As to the absence of beam enclosures – drainpipes has been used previously however because of the orientation of the experiment being changed these had not been re-incorporated at this stage. The source of the reflection has allegedly been identified prior to the injury and this has been listed as an action to do by the injured person.
There was some concern with regard to the examination and advice received from the local hospital Eye Unit. It was concluded that the most appropriate action was to get the injured person to a hospital (with the expertise to handle laser-induced eye injury) in another city as soon as possible to obtain a second examination. It was confirmed that the fovea had been damaged leading to a blind spot and peripheral blurring in the left eye. Due to the nature of injury, further eye examinations have been carried out since the accident and it is likely that more visits may be necessary over the next few years.
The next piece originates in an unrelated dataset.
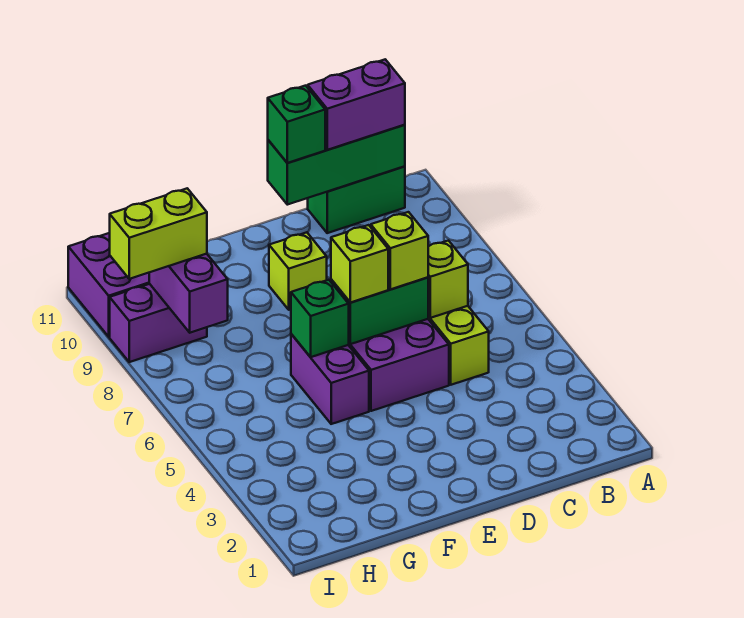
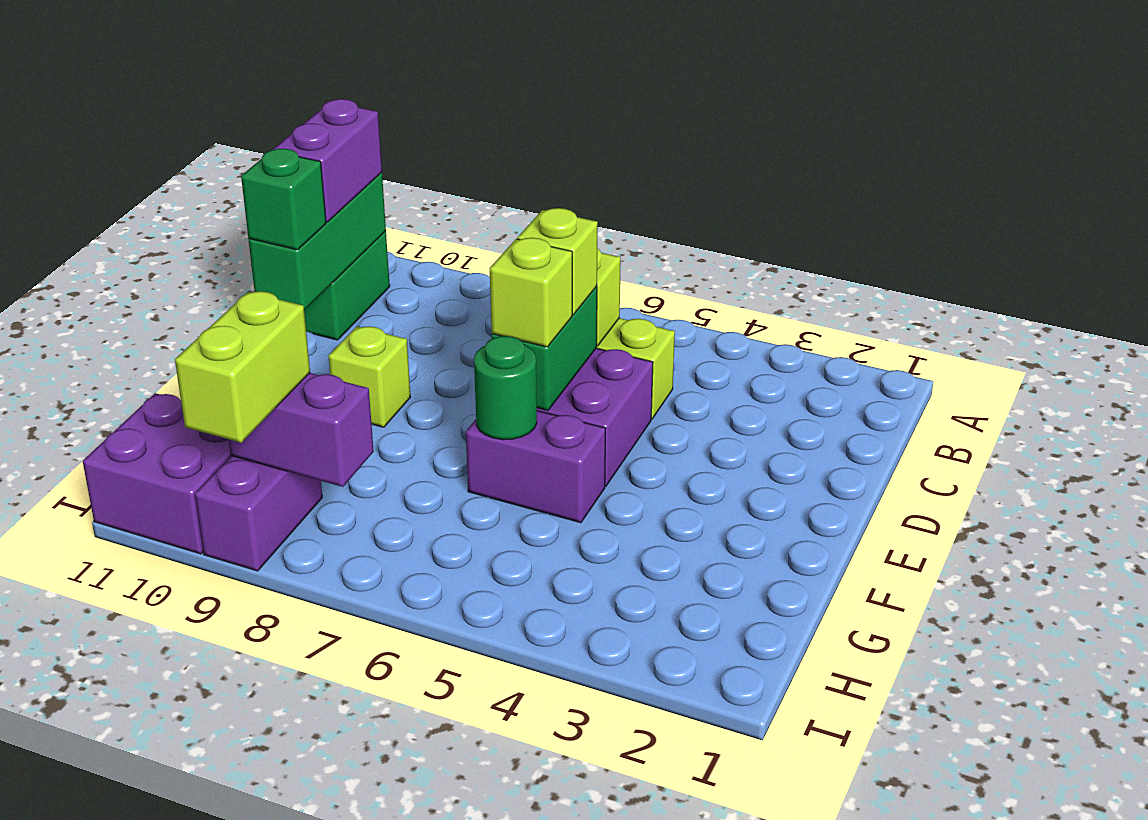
green brick F6 level 2 -> green round brick F6 level 2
Laser users and supervisors need to be reminded of their responsibilities for operating safe systems of work when working with high power lasers. Good training and the use of protective eyewear are essential.
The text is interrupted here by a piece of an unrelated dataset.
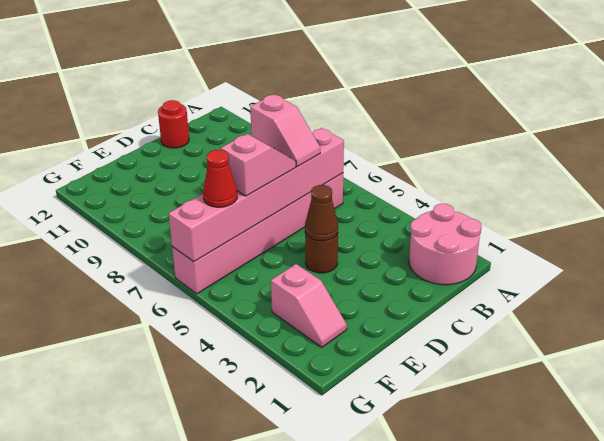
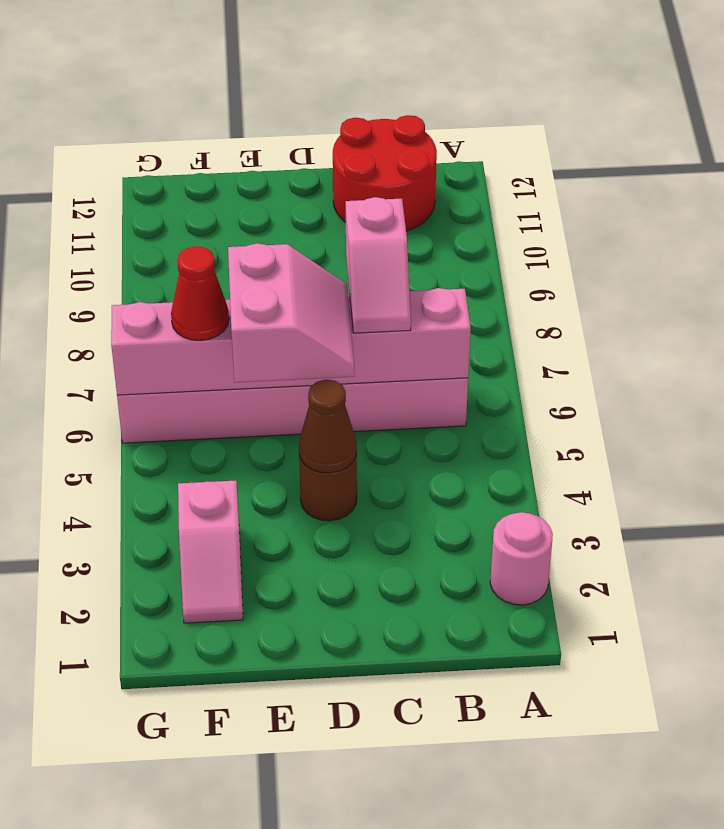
pink round brick A1:B2 level 1 -> pink round brick A2 level 1
red round brick C12 level 1 -> red round brick B11:C12 level 1
pink slope D6:E6 level 3 top E -> pink slope D5:E6 level 3 top E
Risks assessments need to be scrutinized, monitored and audited so that they are suitable and sufficient. Especially three elements related to the optical hazard need to be covered (i.e. initial set up/alignment, normal operation/tweaking and the introduction of new components) and protocols detailing precautions needs to be in place. Appropriate justification of procedures outside of conventional guidance need to be documented. Associated hazards need to be dealt with also.
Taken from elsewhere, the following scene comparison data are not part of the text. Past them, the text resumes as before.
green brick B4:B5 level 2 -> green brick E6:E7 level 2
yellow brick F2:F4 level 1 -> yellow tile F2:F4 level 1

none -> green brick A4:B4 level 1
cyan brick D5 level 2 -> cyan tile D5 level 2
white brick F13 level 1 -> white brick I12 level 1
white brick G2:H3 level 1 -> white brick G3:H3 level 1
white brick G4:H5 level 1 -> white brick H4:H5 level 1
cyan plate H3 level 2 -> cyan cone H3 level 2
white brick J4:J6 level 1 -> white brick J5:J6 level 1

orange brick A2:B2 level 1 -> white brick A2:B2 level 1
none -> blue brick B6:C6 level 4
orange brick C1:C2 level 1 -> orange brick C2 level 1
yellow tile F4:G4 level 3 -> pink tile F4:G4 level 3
The importance of following procedures, such as eliminating stray beams/reflections and enclosing exposed beams as far as reasonably practicable needs to be strongly re-emphasized. Human factors need to be taken into account especially where there may be hazardous open beam work; in this case an eagerness to get results may have been a contributory factor.
Procedures in the event of an injury or suspected injury need to be in place and effective. It is worth considering whether or not it is best to send persons with eye injuries directly to the hospital with the expertise rather than to the local Eye Unit that may have not experience of laser eye injuries. In most laser eye injuries there is not a lot that can be done to rectify damage; it is essential that competent examinations are carried out as soon as possible and within 24 hours of the injury. Emergency procedures in place need to be checked as to whether they are appropriate (all Class 3b/Class 4 laser users and their supervisors need to be aware of what to do).
Safety Reminders for HKUST Laser Users
- Register lasers systems (Class 3a or above, except for laser pointers) with SEPO
- Compile an Operational Safety Procedure (OSP) for the operation
- Ensure operators attend general laser safety training offered by SEPO
- Have supervisors conduct hands-on, operational-specific safety training
- Use beam-path enclosures and beamstops wherever applicable
- Set up laser table at waist level
- During alignment, use the following:
- Use a visible low-power laser as tracer
- Start with lowest power possible
- Use viewing device (e.g. fluorescent card) for invisible beam if practicable
- Wear appropriate eye protection whenever possible
- Understand that there may be additional potential hazards (electrical, chemical, mechanical, and fire) in a laser laboratory
Finally, it is safe to say that, in most laser accidents, safety procedures are already in place. It is unfortunate that these accidents did happen. These accidents are all avoidable if safety procedures are followed. This fact cannot be over-emphasized.